- [Supplied information]:
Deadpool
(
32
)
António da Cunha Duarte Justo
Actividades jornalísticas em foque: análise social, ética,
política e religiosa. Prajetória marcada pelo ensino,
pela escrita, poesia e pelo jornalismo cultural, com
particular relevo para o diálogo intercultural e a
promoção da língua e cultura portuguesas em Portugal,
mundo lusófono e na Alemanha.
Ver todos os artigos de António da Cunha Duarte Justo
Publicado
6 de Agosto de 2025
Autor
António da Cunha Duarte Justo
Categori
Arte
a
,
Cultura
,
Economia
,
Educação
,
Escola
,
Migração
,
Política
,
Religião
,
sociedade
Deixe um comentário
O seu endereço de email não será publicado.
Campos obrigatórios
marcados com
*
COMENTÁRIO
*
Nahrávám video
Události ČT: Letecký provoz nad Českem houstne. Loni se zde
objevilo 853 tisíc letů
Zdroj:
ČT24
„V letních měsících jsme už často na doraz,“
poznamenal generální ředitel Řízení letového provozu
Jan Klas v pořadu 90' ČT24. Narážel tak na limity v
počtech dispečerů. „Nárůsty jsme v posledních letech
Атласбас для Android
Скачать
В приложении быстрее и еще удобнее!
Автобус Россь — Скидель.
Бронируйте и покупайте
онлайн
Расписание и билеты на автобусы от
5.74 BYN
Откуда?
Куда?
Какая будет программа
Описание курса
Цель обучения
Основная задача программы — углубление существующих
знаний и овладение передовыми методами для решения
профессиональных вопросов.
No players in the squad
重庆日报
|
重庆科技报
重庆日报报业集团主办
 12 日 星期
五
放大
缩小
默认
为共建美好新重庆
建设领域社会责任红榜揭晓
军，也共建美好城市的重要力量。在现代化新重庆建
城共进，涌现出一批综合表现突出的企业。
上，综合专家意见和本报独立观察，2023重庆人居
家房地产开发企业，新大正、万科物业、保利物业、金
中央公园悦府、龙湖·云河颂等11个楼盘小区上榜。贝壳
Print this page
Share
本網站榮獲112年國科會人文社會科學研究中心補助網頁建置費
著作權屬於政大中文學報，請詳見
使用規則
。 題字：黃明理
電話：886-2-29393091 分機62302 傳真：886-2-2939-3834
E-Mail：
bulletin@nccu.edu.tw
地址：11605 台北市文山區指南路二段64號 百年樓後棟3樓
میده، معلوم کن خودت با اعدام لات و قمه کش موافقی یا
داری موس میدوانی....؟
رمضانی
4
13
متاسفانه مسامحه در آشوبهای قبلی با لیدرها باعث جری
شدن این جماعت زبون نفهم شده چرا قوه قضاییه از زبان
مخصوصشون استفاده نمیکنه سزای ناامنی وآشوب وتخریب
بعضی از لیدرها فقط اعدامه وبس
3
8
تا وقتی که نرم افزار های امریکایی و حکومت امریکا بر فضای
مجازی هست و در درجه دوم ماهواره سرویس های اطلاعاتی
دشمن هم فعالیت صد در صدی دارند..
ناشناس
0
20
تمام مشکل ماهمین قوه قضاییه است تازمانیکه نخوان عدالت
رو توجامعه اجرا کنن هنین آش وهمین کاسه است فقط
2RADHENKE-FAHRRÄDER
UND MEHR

- [Instructions to follow]:
Write the records out again so that each one matches the original exactly.

- [The answer]:
Deadpool
(
32
)
António da Cunha Duarte Justo
Actividades jornalísticas em foque: análise social, ética,
política e religiosa. Prajetória marcada pelo ensino,
pela escrita, poesia e pelo jornalismo cultural, com
particular relevo para o diálogo intercultural e a
promoção da língua e cultura portuguesas em Portugal,
mundo lusófono e na Alemanha.
Ver todos os artigos de António da Cunha Duarte Justo
Publicado
6 de Agosto de 2025
Autor
António da Cunha Duarte Justo
Categori
Arte
a
,
Cultura
,
Economia
,
Educação
,
Escola
,
Migração
,
Política
,
Religião
,
sociedade
Deixe um comentário
O seu endereço de email não será publicado.
Campos obrigatórios
marcados com
*
COMENTÁRIO
*
Nahrávám video
Události ČT: Letecký provoz nad Českem houstne. Loni se zde
objevilo 853 tisíc letů
Zdroj:
ČT24
„V letních měsících jsme už často na doraz,“
poznamenal generální ředitel Řízení letového provozu
Jan Klas v pořadu 90' ČT24. Narážel tak na limity v
počtech dispečerů. „Nárůsty jsme v posledních letech
Атласбас для Android
Скачать
В приложении быстрее и еще удобнее!
Автобус Россь — Скидель.
Бронируйте и покупайте
онлайн
Расписание и билеты на автобусы от
5.74 BYN
Откуда?
Куда?
Какая будет программа
Описание курса
Цель обучения
Основная задача программы — углубление существующих
знаний и овладение передовыми методами для решения
профессиональных вопросов.
No players in the squad
重庆日报
|
重庆科技报
重庆日报报业集团主办
 12 日 星期
五
放大
缩小
默认
为共建美好新重庆
建设领域社会责任红榜揭晓
军，也共建美好城市的重要力量。在现代化新重庆建
城共进，涌现出一批综合表现突出的企业。
上，综合专家意见和本报独立观察，2023重庆人居
家房地产开发企业，新大正、万科物业、保利物业、金
中央公园悦府、龙湖·云河颂等11个楼盘小区上榜。贝壳
Print this page
Share
本網站榮獲112年國科會人文社會科學研究中心補助網頁建置費
著作權屬於政大中文學報，請詳見
使用規則
。 題字：黃明理
電話：886-2-29393091 分機62302 傳真：886-2-2939-3834
E-Mail：
bulletin@nccu.edu.tw
地址：11605 台北市文山區指南路二段64號 百年樓後棟3樓
میده، معلوم کن خودت با اعدام لات و قمه کش موافقی یا
داری موس میدوانی....؟
رمضانی
4
13
متاسفانه مسامحه در آشوبهای قبلی با لیدرها باعث جری
شدن این جماعت زبون نفهم شده چرا قوه قضاییه از زبان
مخصوصشون استفاده نمیکنه سزای ناامنی وآشوب وتخریب
بعضی از لیدرها فقط اعدامه وبس
3
8
تا وقتی که نرم افزار های امریکایی و حکومت امریکا بر فضای
مجازی هست و در درجه دوم ماهواره سرویس های اطلاعاتی
دشمن هم فعالیت صد در صدی دارند..
ناشناس
0
20
تمام مشکل ماهمین قوه قضاییه است تازمانیکه نخوان عدالت
رو توجامعه اجرا کنن هنین آش وهمین کاسه است فقط
2RADHENKE-FAHRRÄDER
UND MEHR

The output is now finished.